┌──
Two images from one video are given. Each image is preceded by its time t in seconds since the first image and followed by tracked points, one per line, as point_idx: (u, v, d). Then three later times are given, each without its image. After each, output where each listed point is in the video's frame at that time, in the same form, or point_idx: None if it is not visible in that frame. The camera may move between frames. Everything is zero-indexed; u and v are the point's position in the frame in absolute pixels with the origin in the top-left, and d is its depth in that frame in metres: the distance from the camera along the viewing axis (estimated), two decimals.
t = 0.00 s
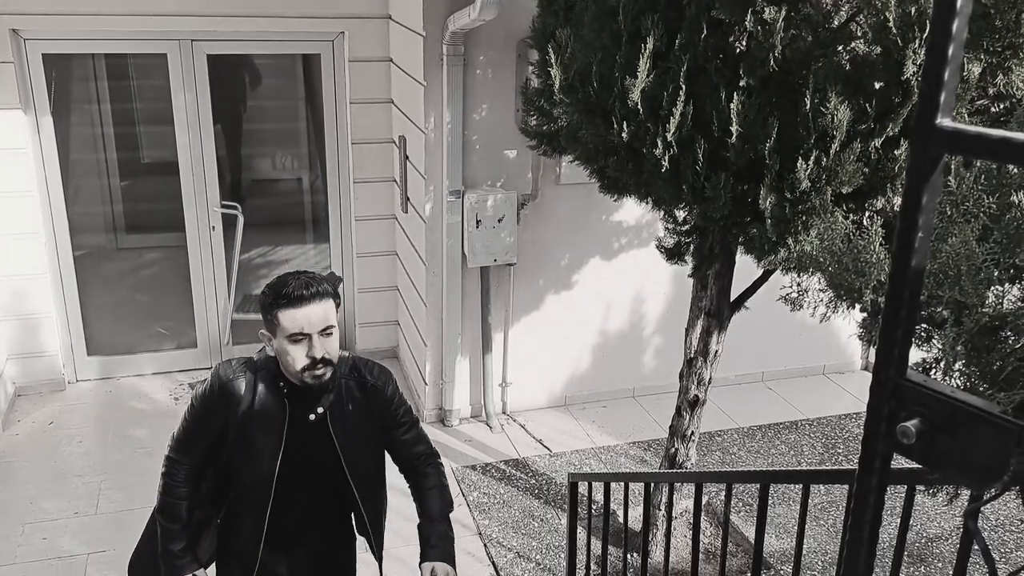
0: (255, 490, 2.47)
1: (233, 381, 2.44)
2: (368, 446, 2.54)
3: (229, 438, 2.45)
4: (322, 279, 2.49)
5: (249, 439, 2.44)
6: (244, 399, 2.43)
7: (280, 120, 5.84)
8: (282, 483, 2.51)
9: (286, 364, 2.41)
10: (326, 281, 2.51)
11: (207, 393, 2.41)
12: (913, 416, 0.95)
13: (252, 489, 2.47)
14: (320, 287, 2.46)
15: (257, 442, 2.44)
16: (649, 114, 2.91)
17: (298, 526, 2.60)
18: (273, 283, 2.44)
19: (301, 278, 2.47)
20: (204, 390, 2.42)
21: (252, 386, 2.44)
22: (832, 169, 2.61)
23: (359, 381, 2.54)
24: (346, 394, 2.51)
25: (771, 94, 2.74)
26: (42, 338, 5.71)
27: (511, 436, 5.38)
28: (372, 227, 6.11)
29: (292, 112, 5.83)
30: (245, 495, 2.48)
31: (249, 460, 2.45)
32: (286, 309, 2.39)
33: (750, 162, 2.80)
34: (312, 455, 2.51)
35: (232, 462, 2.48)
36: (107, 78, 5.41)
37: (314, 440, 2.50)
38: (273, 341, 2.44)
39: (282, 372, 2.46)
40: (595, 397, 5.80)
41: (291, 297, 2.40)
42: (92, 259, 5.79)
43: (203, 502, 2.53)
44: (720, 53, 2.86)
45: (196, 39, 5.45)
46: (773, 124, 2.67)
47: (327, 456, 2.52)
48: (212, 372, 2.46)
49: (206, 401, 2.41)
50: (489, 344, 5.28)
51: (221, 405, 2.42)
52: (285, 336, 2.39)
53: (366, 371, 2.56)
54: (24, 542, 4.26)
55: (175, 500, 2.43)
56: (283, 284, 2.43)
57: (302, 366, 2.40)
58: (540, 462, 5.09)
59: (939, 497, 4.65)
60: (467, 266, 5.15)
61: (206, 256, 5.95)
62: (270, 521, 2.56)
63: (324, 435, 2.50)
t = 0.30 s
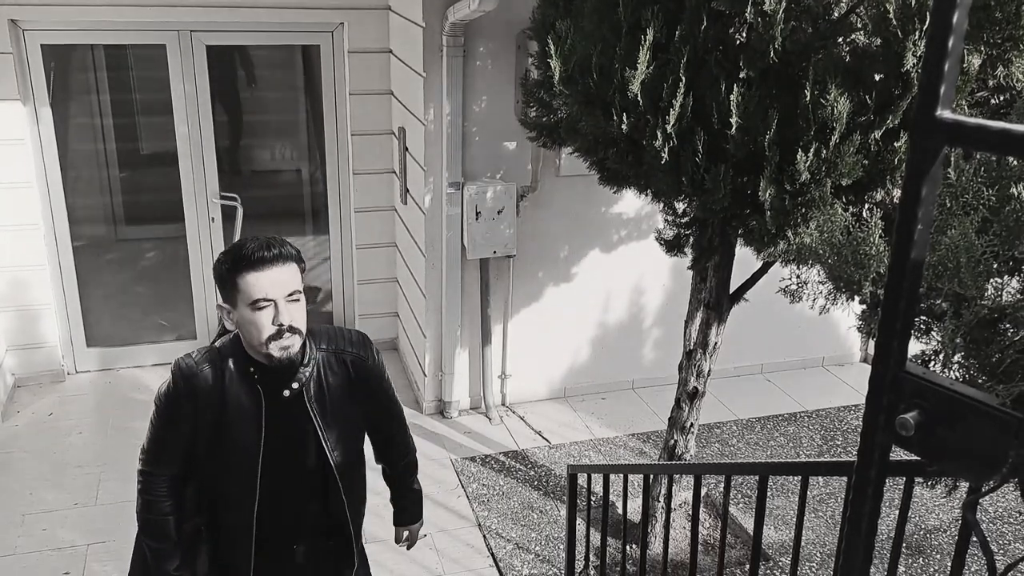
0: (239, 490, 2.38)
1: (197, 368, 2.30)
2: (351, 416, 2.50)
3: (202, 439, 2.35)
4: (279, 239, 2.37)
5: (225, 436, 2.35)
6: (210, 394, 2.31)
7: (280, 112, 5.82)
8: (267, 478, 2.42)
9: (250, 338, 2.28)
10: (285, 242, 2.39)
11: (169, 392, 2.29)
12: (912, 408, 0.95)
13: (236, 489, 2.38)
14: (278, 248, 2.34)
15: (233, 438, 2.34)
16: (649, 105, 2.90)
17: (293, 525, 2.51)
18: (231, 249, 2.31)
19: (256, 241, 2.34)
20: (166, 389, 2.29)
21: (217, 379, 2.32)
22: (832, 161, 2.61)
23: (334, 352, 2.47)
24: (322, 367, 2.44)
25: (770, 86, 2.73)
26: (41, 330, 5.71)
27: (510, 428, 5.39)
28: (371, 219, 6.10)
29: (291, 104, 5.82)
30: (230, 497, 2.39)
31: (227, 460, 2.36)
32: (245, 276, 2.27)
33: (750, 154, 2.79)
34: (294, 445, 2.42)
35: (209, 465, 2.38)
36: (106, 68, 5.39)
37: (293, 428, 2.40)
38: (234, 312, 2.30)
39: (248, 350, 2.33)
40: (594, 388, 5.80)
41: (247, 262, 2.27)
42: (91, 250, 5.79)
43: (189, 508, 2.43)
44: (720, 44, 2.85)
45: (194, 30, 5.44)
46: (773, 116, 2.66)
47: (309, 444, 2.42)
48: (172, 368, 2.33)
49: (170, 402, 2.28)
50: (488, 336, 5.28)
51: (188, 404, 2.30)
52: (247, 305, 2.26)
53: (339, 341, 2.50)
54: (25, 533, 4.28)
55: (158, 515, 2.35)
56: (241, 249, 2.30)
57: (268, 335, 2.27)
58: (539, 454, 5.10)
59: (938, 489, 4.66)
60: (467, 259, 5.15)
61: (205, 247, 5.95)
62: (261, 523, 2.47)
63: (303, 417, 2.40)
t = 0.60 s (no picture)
└──
◆ **What the task requires**
All of the records above are to be written out exactly, minus their images.

◆ **Result of this task**
Two images from one video are given. Each image is preceded by its time t in seconds since the first image and followed by tracked points, one per line, as point_idx: (u, v, d). Then three later times are given, each without its image. After each, output where each listed point is in the video's frame at that time, in the same form, or point_idx: None if it is not visible in that frame. The camera may move between frames. Everything is zero-indexed; u and v are the point's position in the frame in absolute pixels with the origin in the top-left, and d is its depth in that frame in metres: the distance from the camera along the viewing axis (estimated), two decimals.
t = 0.00 s
0: (255, 490, 2.47)
1: (233, 381, 2.44)
2: (368, 446, 2.54)
3: (229, 438, 2.45)
4: (322, 279, 2.49)
5: (249, 439, 2.44)
6: (244, 399, 2.43)
7: (280, 120, 5.84)
8: (282, 483, 2.51)
9: (286, 364, 2.41)
10: (326, 281, 2.51)
11: (207, 393, 2.41)
12: (913, 416, 0.95)
13: (252, 489, 2.47)
14: (320, 287, 2.46)
15: (257, 442, 2.44)
16: (649, 114, 2.91)
17: (298, 526, 2.60)
18: (273, 283, 2.44)
19: (301, 278, 2.47)
20: (204, 390, 2.42)
21: (252, 386, 2.44)
22: (832, 169, 2.61)
23: (359, 381, 2.54)
24: (346, 394, 2.51)
25: (771, 94, 2.74)
26: (42, 338, 5.71)
27: (511, 436, 5.38)
28: (372, 227, 6.11)
29: (292, 112, 5.83)
30: (245, 495, 2.48)
31: (249, 460, 2.45)
32: (286, 309, 2.39)
33: (750, 162, 2.80)
34: (312, 455, 2.51)
35: (232, 462, 2.48)
36: (107, 78, 5.41)
37: (314, 440, 2.50)
38: (273, 341, 2.44)
39: (282, 372, 2.46)
40: (595, 397, 5.80)
41: (291, 297, 2.40)
42: (92, 259, 5.79)
43: (203, 502, 2.53)
44: (720, 53, 2.86)
45: (196, 39, 5.45)
46: (773, 124, 2.67)
47: (327, 456, 2.52)
48: (212, 372, 2.46)
49: (206, 401, 2.41)
50: (489, 344, 5.28)
51: (221, 405, 2.42)
52: (285, 336, 2.39)
53: (366, 371, 2.56)
54: (24, 542, 4.26)
55: (175, 500, 2.43)
56: (283, 284, 2.43)
57: (302, 366, 2.40)
58: (540, 462, 5.09)
59: (939, 497, 4.65)
60: (467, 266, 5.15)
61: (206, 256, 5.95)
62: (270, 521, 2.56)
63: (324, 435, 2.50)
t = 0.30 s
0: (239, 490, 2.38)
1: (197, 368, 2.30)
2: (351, 416, 2.50)
3: (202, 439, 2.35)
4: (279, 239, 2.37)
5: (225, 436, 2.35)
6: (210, 394, 2.31)
7: (280, 112, 5.82)
8: (267, 478, 2.42)
9: (250, 338, 2.28)
10: (285, 242, 2.39)
11: (169, 392, 2.29)
12: (912, 408, 0.95)
13: (236, 489, 2.38)
14: (278, 248, 2.34)
15: (233, 438, 2.34)
16: (649, 105, 2.90)
17: (293, 525, 2.51)
18: (231, 249, 2.31)
19: (256, 241, 2.34)
20: (166, 389, 2.29)
21: (217, 379, 2.32)
22: (832, 161, 2.61)
23: (334, 352, 2.47)
24: (322, 367, 2.44)
25: (770, 86, 2.73)
26: (41, 330, 5.71)
27: (510, 428, 5.39)
28: (371, 219, 6.10)
29: (291, 104, 5.82)
30: (230, 497, 2.39)
31: (227, 460, 2.36)
32: (245, 276, 2.27)
33: (750, 154, 2.79)
34: (294, 445, 2.42)
35: (209, 465, 2.38)
36: (106, 68, 5.39)
37: (293, 428, 2.40)
38: (234, 312, 2.30)
39: (248, 350, 2.33)
40: (594, 388, 5.80)
41: (247, 262, 2.27)
42: (91, 250, 5.79)
43: (189, 508, 2.43)
44: (720, 44, 2.85)
45: (194, 30, 5.44)
46: (773, 116, 2.66)
47: (309, 444, 2.42)
48: (172, 368, 2.33)
49: (170, 402, 2.28)
50: (488, 336, 5.28)
51: (188, 404, 2.30)
52: (247, 305, 2.26)
53: (339, 341, 2.50)
54: (25, 533, 4.28)
55: (158, 515, 2.35)
56: (241, 249, 2.30)
57: (268, 335, 2.27)
58: (539, 454, 5.10)
59: (938, 489, 4.66)
60: (467, 259, 5.15)
61: (205, 247, 5.95)
62: (261, 523, 2.47)
63: (303, 417, 2.40)
t = 0.60 s (no picture)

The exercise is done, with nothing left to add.